--- Records shown ---
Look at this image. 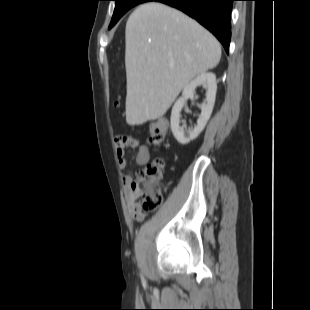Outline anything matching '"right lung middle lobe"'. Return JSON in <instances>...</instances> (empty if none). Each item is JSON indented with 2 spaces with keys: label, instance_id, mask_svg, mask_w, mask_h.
---
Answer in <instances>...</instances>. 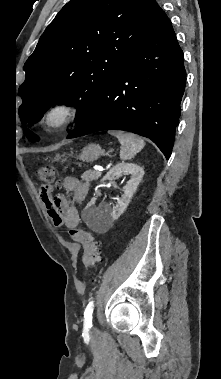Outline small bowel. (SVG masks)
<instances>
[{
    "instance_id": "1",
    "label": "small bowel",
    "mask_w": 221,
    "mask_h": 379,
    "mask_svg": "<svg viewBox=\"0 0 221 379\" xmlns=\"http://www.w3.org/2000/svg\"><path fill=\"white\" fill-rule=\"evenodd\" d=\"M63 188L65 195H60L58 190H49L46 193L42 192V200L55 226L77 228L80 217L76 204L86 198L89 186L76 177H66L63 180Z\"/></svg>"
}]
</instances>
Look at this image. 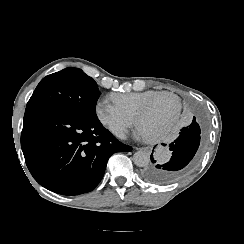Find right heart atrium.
--
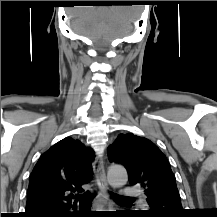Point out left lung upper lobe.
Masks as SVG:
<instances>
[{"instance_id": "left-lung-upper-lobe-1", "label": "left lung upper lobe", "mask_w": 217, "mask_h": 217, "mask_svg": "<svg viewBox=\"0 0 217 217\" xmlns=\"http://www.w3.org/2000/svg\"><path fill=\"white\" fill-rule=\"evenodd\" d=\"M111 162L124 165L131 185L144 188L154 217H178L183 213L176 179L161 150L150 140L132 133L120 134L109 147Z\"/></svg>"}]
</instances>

--- Aim of the task ---
How many lines in the entries above contain the string "path"? Reply with the number alone.

--- Answer below ---
2